AS for Caesar, his aims and the precise nature of his relationship with Pompey were equally difficult to fathom. His public line was that he was simply claiming his rights and he used studiedly moderate language in putting them forward. He must have realized that his new preeminence would inevitably lead to a clash with Pompey, but it would seem he anticipated this rather than sought it. What is uncertain is whether the repeated attempts he made at compromise were public relations (that is, he knew they would fail) or whether he genuinely hoped for a peaceful solution.

Of course, there was much more to the origins of the civil war than a clash of individual wills, important as that was. Its inception can be traced much farther back to the long struggle between the optimates and the populares which opened with the attempted reforms of Tiberius Gracchus almost a century before: between those who saw the need to modernize the Republic and those who stood for the established order of things. Marius, Sulla, even Catilina in his desperate way had tried to resolve matters, but they had all failed. Sooner or later a final decision between the contending sides had to be reached.

The new rules on governorships were a tedious irritation to Cicero. Former Consuls were being dragged out of retirement to run the empire. One of these was Cicero and much against his will he accepted the governorship of Cilicia in present-day southern Turkey. He made it clear he would do so for the minimum time possible, twelve months; he would resist any idea of an extension. “My one consolation for this colossal bore,” he told Atticus, “is that I expect it will only last a year.”
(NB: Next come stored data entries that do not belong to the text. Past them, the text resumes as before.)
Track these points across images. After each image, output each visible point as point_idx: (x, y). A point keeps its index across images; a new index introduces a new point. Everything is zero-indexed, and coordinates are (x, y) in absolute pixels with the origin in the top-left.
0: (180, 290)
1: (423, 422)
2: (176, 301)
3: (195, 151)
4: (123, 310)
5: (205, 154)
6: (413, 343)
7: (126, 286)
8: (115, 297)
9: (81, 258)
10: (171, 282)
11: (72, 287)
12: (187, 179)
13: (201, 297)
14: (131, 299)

Despite his irritation Cicero rose to the challenge. AS during his Quaestorship in Sicily many years before, he was an able, hardworking and fair-minded administrator. Following Crassus’s defeat and death, the region was uneasily anticipating incursions, perhaps a full-scale invasion, by the aroused and victorious Parthians. Since he himself had practically no military experience, he made sure that his Legates, or deputies, did. One of these was his brother, Quintus, whose background both as a governor and as a general in Gaul would make him an invaluable adviser and aide. Another was the able Caius Pomptinus, who had led the ambush at the Milvian Bridge during Cicero’s Consulship and had later efficiently put down a revolt of the Allobroges in Gaul in the wake of Catilina’s conspiracy.
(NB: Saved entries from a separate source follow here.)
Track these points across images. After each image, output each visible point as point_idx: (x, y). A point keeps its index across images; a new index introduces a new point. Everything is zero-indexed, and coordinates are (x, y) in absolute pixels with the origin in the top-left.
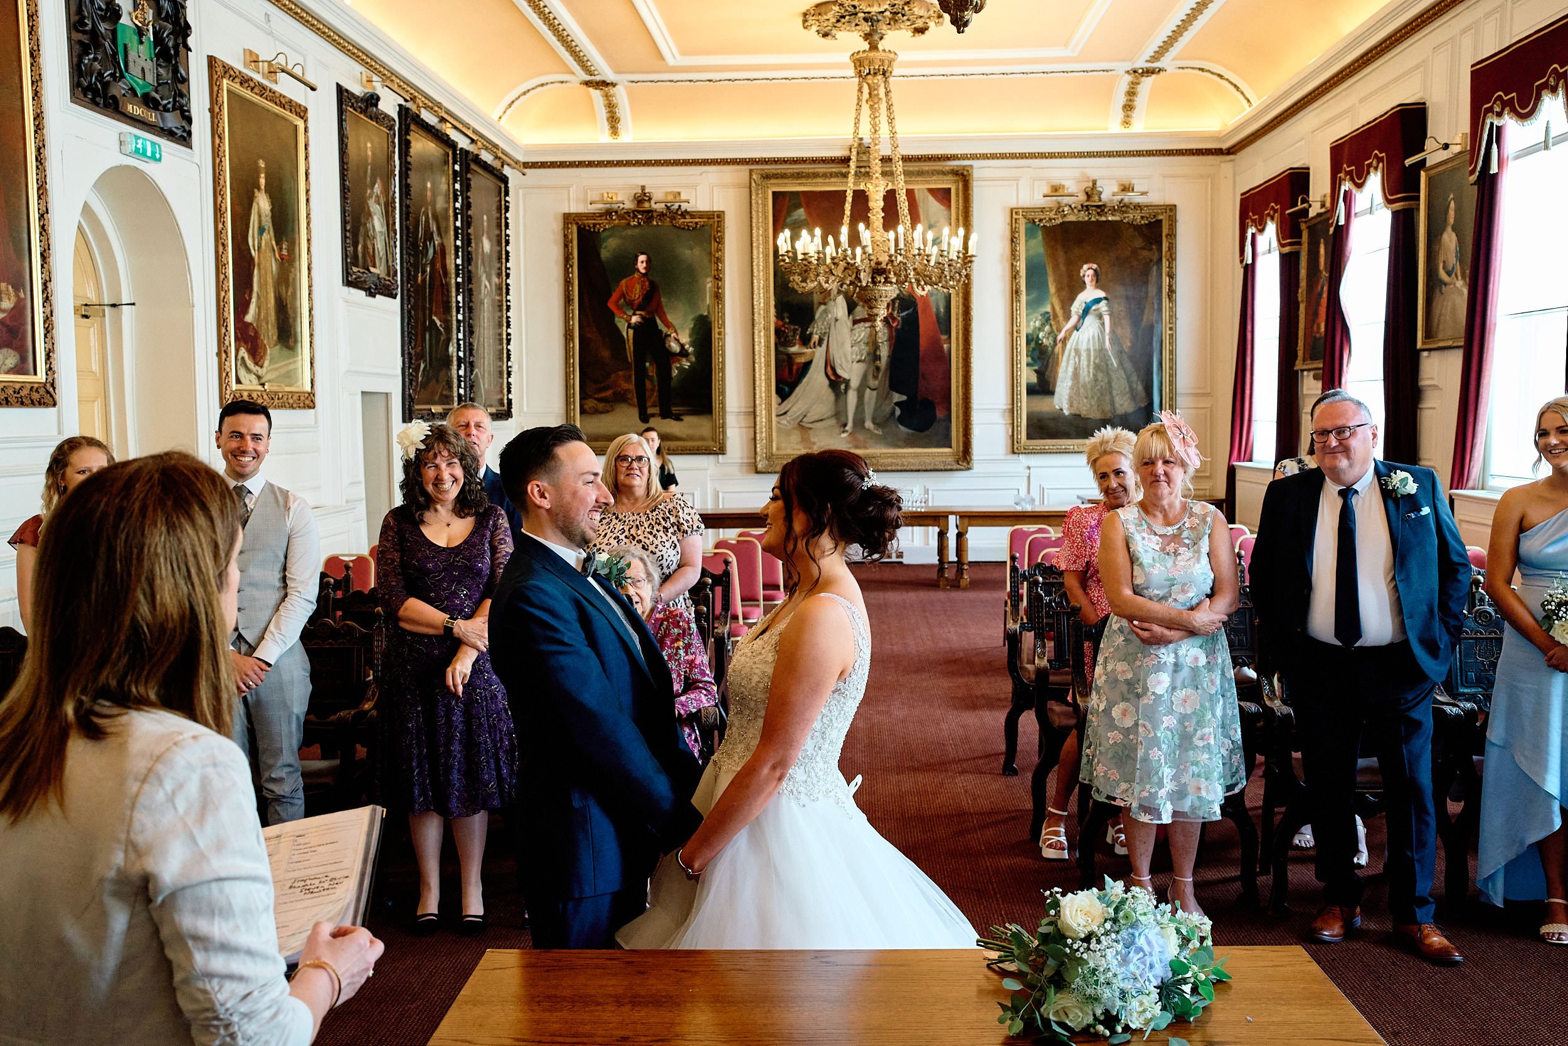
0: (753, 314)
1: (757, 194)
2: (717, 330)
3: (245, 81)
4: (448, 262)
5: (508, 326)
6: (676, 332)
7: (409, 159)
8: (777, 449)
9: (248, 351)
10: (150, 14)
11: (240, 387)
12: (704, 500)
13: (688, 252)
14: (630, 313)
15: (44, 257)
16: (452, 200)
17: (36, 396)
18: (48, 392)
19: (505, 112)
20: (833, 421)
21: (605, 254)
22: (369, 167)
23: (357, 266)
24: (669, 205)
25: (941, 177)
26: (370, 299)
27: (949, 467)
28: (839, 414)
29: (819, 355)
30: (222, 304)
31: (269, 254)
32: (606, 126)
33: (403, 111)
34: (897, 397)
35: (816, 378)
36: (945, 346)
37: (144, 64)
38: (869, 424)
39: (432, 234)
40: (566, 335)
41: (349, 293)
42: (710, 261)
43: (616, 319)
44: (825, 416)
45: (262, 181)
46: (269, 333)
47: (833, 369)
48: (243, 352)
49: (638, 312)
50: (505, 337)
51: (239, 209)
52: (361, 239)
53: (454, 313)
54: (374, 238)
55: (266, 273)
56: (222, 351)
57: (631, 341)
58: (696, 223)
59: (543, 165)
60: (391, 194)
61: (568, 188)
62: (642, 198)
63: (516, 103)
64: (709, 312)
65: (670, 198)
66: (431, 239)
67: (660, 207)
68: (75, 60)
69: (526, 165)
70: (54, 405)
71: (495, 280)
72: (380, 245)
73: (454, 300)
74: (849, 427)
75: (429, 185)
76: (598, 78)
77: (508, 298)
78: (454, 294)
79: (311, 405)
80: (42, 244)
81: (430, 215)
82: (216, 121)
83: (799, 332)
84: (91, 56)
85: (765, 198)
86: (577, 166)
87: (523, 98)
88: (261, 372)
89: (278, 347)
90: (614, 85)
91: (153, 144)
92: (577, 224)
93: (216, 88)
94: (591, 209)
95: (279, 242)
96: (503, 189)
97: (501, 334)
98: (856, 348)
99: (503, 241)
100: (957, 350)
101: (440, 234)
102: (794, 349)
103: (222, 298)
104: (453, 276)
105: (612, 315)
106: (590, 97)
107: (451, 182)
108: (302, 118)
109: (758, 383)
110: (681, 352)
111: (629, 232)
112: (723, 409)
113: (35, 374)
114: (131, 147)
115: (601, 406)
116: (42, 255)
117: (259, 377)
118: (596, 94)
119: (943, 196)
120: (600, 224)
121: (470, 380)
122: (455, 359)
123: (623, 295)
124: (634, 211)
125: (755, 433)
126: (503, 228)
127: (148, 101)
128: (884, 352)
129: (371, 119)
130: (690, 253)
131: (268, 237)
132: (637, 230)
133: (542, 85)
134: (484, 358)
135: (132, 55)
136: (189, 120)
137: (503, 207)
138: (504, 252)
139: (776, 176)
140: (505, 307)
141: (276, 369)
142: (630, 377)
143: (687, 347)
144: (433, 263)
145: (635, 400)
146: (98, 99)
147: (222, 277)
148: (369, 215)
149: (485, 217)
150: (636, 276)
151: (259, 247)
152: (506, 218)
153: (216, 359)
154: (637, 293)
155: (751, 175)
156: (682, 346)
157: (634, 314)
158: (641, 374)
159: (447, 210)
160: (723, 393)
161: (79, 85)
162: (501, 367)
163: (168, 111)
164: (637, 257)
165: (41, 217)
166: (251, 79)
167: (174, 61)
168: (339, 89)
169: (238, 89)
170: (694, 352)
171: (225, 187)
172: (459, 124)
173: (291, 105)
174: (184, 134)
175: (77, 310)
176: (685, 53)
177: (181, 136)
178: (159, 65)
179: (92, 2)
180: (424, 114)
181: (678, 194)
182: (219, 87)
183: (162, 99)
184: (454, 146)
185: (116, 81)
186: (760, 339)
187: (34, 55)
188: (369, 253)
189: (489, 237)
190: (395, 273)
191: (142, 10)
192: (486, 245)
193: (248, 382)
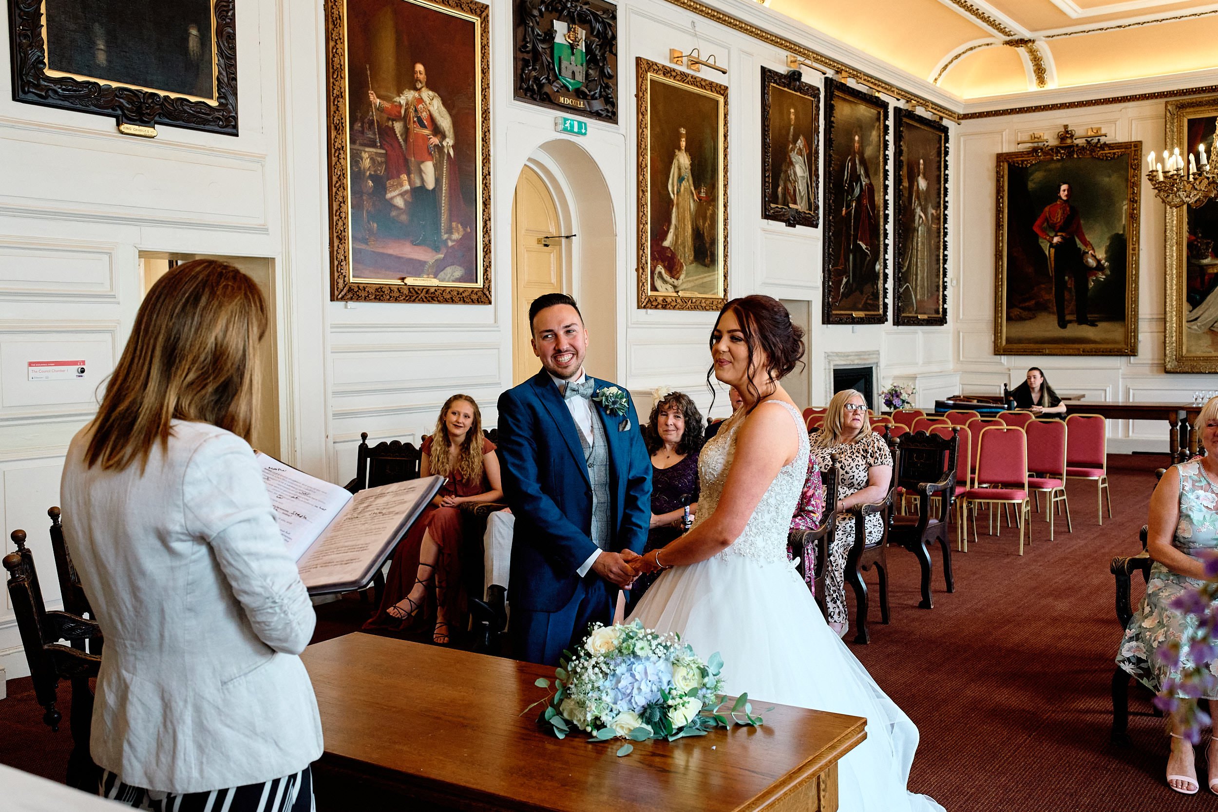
0: (1165, 231)
1: (1172, 123)
2: (1131, 246)
3: (667, 72)
4: (876, 198)
5: (945, 248)
6: (1093, 249)
7: (832, 119)
8: (1188, 351)
9: (664, 267)
10: (582, 33)
12: (1115, 394)
13: (1107, 179)
14: (1052, 235)
15: (486, 204)
16: (882, 149)
17: (474, 297)
18: (485, 294)
19: (940, 75)
21: (1031, 185)
22: (792, 128)
23: (776, 202)
24: (1089, 139)
26: (790, 229)
30: (640, 233)
31: (687, 196)
32: (1034, 77)
33: (828, 82)
37: (575, 69)
39: (859, 176)
40: (996, 255)
41: (768, 224)
42: (1127, 186)
43: (1040, 240)
45: (683, 144)
46: (686, 254)
48: (660, 268)
49: (1059, 234)
50: (941, 257)
51: (659, 165)
52: (781, 183)
53: (882, 239)
54: (795, 180)
55: (684, 211)
56: (640, 267)
57: (1052, 258)
58: (1114, 154)
59: (981, 115)
60: (814, 147)
61: (1001, 133)
62: (1066, 134)
63: (950, 66)
64: (1124, 231)
65: (1090, 133)
66: (858, 179)
67: (1081, 142)
68: (519, 72)
69: (966, 117)
70: (490, 303)
71: (932, 211)
72: (801, 187)
73: (882, 228)
75: (857, 138)
76: (1016, 37)
77: (946, 226)
78: (882, 223)
80: (484, 196)
81: (857, 162)
82: (640, 103)
83: (1209, 245)
84: (530, 68)
85: (1181, 126)
86: (1009, 114)
87: (955, 62)
88: (676, 282)
89: (694, 265)
90: (1034, 41)
91: (580, 123)
92: (1008, 162)
93: (640, 80)
94: (1022, 148)
95: (697, 186)
96: (943, 138)
97: (938, 256)
99: (942, 179)
101: (867, 175)
103: (640, 229)
104: (882, 209)
105: (1036, 237)
106: (1016, 54)
107: (882, 134)
108: (723, 95)
109: (1168, 292)
110: (1097, 266)
111: (1053, 166)
112: (1136, 316)
113: (477, 282)
114: (561, 127)
115: (1025, 314)
116: (484, 203)
117: (675, 287)
118: (1022, 50)
120: (1027, 161)
121: (898, 291)
122: (881, 275)
123: (1047, 220)
124: (1057, 147)
125: (1165, 337)
126: (943, 169)
127: (579, 94)
129: (795, 91)
130: (1109, 180)
131: (688, 184)
132: (1059, 165)
133: (971, 49)
134: (916, 275)
135: (564, 64)
136: (614, 105)
137: (943, 152)
138: (942, 189)
139: (1192, 105)
140: (942, 234)
141: (690, 281)
142: (1051, 289)
143: (1103, 262)
144: (859, 200)
145: (1055, 309)
146: (535, 96)
147: (641, 214)
148: (791, 163)
149: (921, 161)
150: (1058, 202)
151: (678, 192)
152: (946, 161)
153: (635, 273)
154: (1059, 217)
155: (1166, 106)
156: (1099, 261)
157: (1056, 235)
158: (1061, 286)
159: (878, 157)
160: (1136, 301)
161: (521, 88)
162: (938, 282)
163: (596, 99)
164: (1059, 187)
165: (485, 178)
166: (674, 70)
167: (601, 65)
168: (764, 70)
169: (660, 78)
170: (1110, 267)
171: (647, 149)
172: (889, 88)
173: (712, 86)
174: (610, 115)
175: (539, 241)
176: (1083, 6)
177: (607, 116)
178: (588, 68)
179: (533, 31)
180: (851, 83)
181: (1099, 129)
182: (644, 79)
183: (590, 91)
184: (885, 106)
185: (550, 83)
186: (1173, 252)
187: (485, 72)
188: (789, 193)
189: (925, 177)
190: (817, 207)
191: (574, 31)
192: (922, 184)
193: (665, 290)
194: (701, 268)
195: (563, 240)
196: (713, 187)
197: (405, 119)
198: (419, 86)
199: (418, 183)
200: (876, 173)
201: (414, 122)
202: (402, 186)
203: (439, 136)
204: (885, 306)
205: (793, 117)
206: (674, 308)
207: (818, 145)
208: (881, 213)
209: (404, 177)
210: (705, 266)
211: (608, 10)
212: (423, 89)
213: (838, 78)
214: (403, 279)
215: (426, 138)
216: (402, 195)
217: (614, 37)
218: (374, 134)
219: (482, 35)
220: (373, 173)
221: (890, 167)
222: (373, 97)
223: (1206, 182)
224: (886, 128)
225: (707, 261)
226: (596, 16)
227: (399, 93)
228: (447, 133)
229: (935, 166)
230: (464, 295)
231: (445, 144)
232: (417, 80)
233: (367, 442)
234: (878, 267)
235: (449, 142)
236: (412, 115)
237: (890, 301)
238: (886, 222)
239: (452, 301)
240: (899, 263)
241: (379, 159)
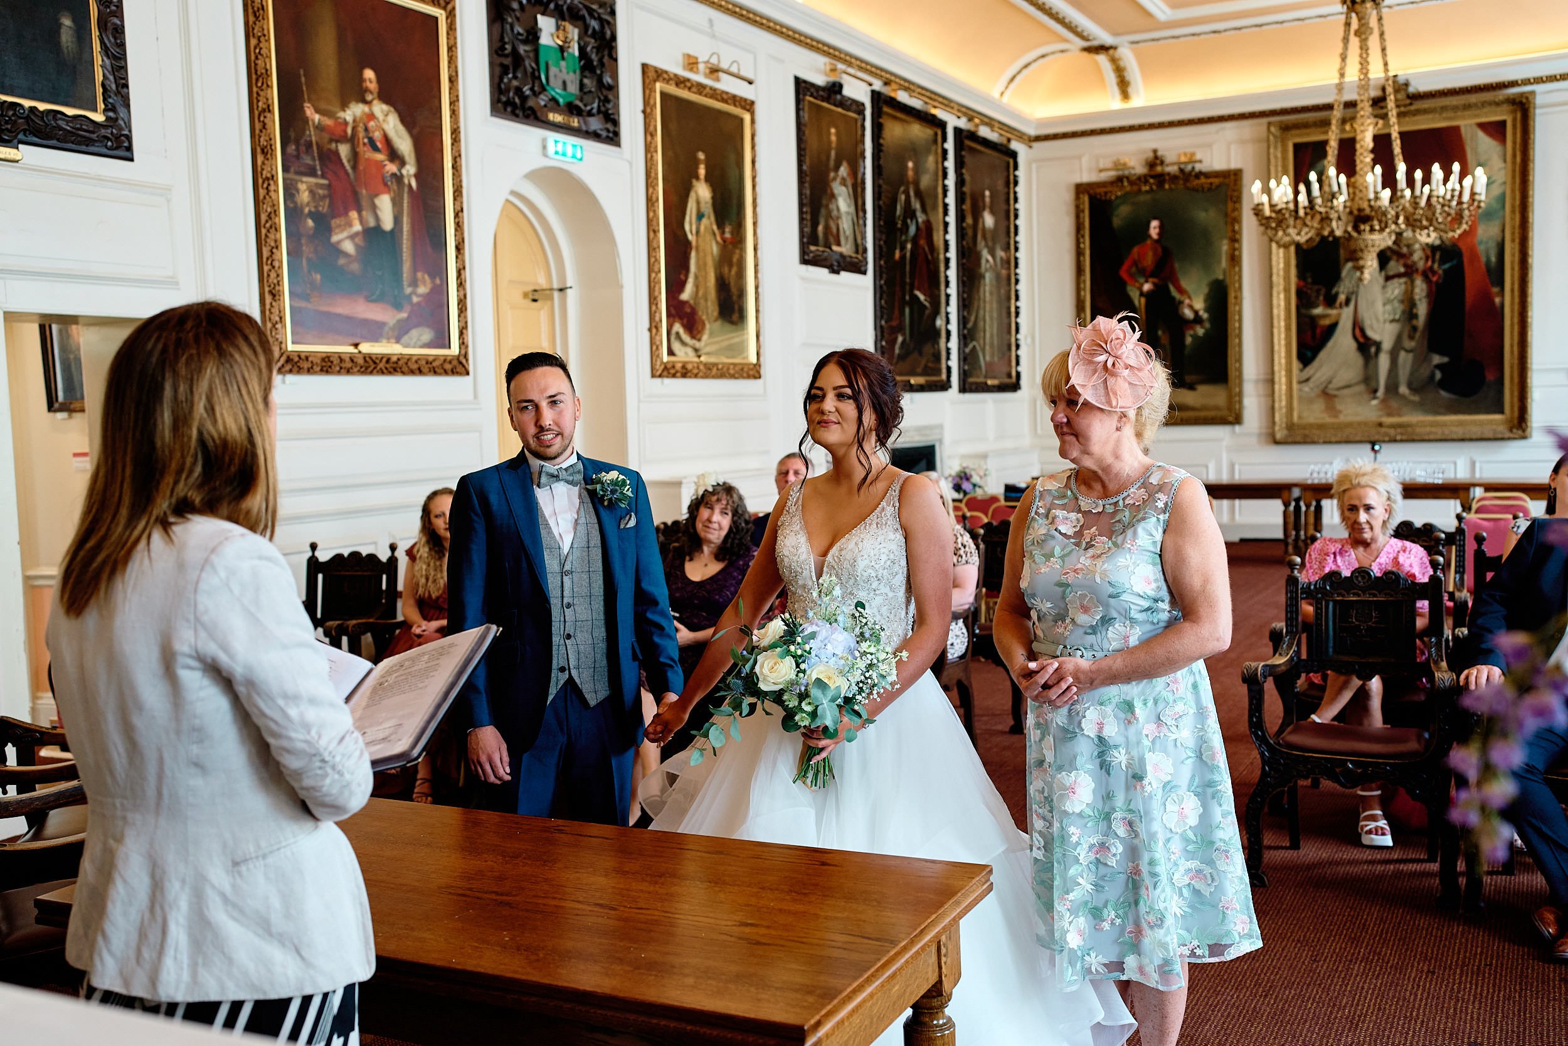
0: (1271, 276)
1: (1276, 148)
2: (1233, 295)
3: (680, 82)
4: (935, 238)
5: (1017, 299)
6: (1190, 298)
7: (881, 141)
8: (1300, 417)
9: (683, 326)
10: (574, 33)
11: (672, 359)
12: (1219, 470)
13: (1202, 214)
14: (1142, 280)
15: (459, 249)
16: (940, 178)
17: (448, 367)
18: (461, 363)
19: (1007, 88)
20: (1361, 388)
21: (1117, 222)
22: (833, 151)
23: (816, 244)
24: (1182, 166)
25: (1494, 108)
26: (834, 277)
27: (1500, 436)
28: (1369, 381)
29: (1345, 317)
30: (651, 284)
31: (709, 237)
32: (1116, 91)
33: (876, 96)
34: (1437, 359)
35: (1343, 342)
36: (1497, 300)
37: (566, 77)
38: (1403, 389)
39: (914, 211)
40: (1077, 306)
41: (808, 270)
42: (1226, 222)
43: (1128, 285)
44: (1353, 382)
45: (702, 171)
46: (709, 309)
47: (1362, 331)
48: (678, 327)
49: (1151, 280)
50: (1013, 310)
51: (674, 198)
52: (822, 221)
53: (943, 287)
54: (839, 217)
55: (705, 256)
56: (654, 326)
57: (1144, 309)
58: (1211, 184)
59: (1055, 136)
60: (860, 176)
61: (1080, 158)
62: (1155, 161)
63: (1018, 78)
64: (1224, 276)
65: (1183, 159)
66: (913, 216)
67: (1172, 169)
68: (497, 80)
69: (1038, 139)
70: (468, 374)
71: (1001, 254)
72: (846, 225)
74: (1380, 393)
75: (910, 164)
76: (1096, 43)
77: (1017, 271)
79: (758, 376)
80: (457, 238)
81: (912, 194)
82: (647, 119)
83: (1323, 291)
84: (510, 76)
85: (1285, 151)
86: (1089, 135)
87: (1025, 72)
88: (697, 345)
89: (719, 322)
90: (1115, 48)
91: (574, 145)
92: (1088, 193)
93: (648, 91)
94: (1104, 176)
95: (720, 225)
96: (1011, 164)
97: (1009, 308)
98: (1388, 307)
99: (1012, 214)
100: (1512, 303)
101: (924, 210)
102: (1318, 311)
103: (651, 279)
104: (942, 251)
105: (1123, 284)
106: (1097, 63)
107: (940, 160)
108: (749, 111)
109: (1276, 349)
111: (1142, 198)
112: (1240, 376)
113: (450, 348)
114: (550, 151)
116: (456, 247)
117: (696, 350)
118: (1102, 59)
119: (1496, 130)
120: (1111, 192)
121: (964, 352)
122: (943, 332)
123: (1135, 263)
124: (1145, 176)
125: (1273, 401)
126: (1012, 202)
127: (572, 109)
128: (1422, 309)
129: (836, 106)
130: (1206, 215)
131: (709, 222)
132: (1148, 197)
133: (1042, 57)
134: (984, 332)
135: (553, 70)
136: (616, 123)
137: (1012, 181)
138: (1012, 227)
139: (1297, 126)
140: (1013, 281)
141: (714, 343)
143: (1201, 313)
144: (915, 240)
147: (653, 259)
148: (833, 196)
149: (987, 193)
150: (1149, 242)
151: (698, 232)
152: (1015, 193)
153: (647, 334)
154: (1149, 260)
155: (1268, 128)
156: (1196, 313)
157: (1147, 281)
159: (936, 188)
160: (1240, 360)
161: (499, 101)
162: (1010, 340)
163: (593, 115)
164: (1149, 222)
165: (456, 215)
166: (688, 80)
167: (598, 72)
168: (798, 81)
169: (672, 89)
170: (1210, 320)
171: (657, 179)
172: (947, 103)
173: (735, 100)
174: (611, 135)
175: (525, 295)
176: (1174, 6)
177: (608, 137)
178: (583, 76)
179: (512, 29)
180: (903, 97)
181: (1193, 154)
182: (653, 90)
183: (585, 105)
184: (942, 125)
185: (536, 94)
186: (1280, 302)
187: (453, 80)
188: (831, 233)
189: (992, 212)
190: (865, 250)
191: (564, 30)
192: (989, 220)
193: (684, 354)
194: (728, 326)
195: (556, 294)
196: (739, 226)
197: (352, 140)
198: (369, 97)
199: (372, 223)
200: (935, 207)
201: (364, 144)
202: (350, 225)
203: (397, 162)
204: (949, 369)
205: (833, 138)
206: (696, 376)
207: (864, 174)
208: (942, 257)
209: (354, 215)
210: (732, 323)
211: (605, 4)
212: (376, 102)
213: (886, 91)
214: (356, 345)
215: (380, 166)
216: (352, 237)
217: (614, 38)
218: (313, 159)
219: (448, 34)
220: (313, 209)
221: (951, 199)
222: (309, 111)
223: (1318, 217)
224: (945, 152)
225: (735, 317)
226: (591, 12)
227: (344, 106)
228: (407, 158)
229: (1003, 198)
230: (434, 364)
231: (404, 172)
232: (367, 90)
233: (317, 554)
234: (940, 322)
235: (410, 169)
236: (361, 134)
237: (954, 363)
238: (947, 267)
239: (420, 372)
240: (964, 317)
241: (321, 192)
On the domestic as well as the political front, the two brothers were leaving trouble behind them. They spent the May Day holiday, a time of symbolic misrule when servants and slaves were waited on by their masters, at Quintus’s hideaway farm near Arpinum. Pomponia decided to stage a monumental sulk. Her casus belli was Quintus’s continuing fondness for his freedman, Statius—a subject on which in principle she and her brother-in-law agreed. Cicero told Atticus, Pomponia’s brother, what had happened:

When we arrived, Quintus said in the kindest way: “Pomponia, will you ask the women in and I’ll get the boys? [i.e., the slaves and servants].” Both what he said and his intention and manner were perfectly pleasant, at least it seemed so to me. Pomponia however answered in our hearing, “I am a guest here myself.” That, I imagine, was because Statius had gone ahead of us to see to our luncheon. Quintus said to me: “There! This is the sort of thing I have to put up with all the time.” You’ll say, “What is there in that, pray?” A good deal. I myself was quite shocked. Her words and manner were gratuitously rude. I concealed my feelings, painful as they were, and we all took our places except the lady. Quintus however had some food sent to her, which she refused. In a word, I felt my brother could not have been more forbearing nor your sister ruder.… [Quintus] came over to see me the following day. He told me that Pomponia had refused to spend the night with him and that her attitude when she said good-bye was just as I had seen it. You may tell her to her face that in my judgment her manners that day left something to be desired.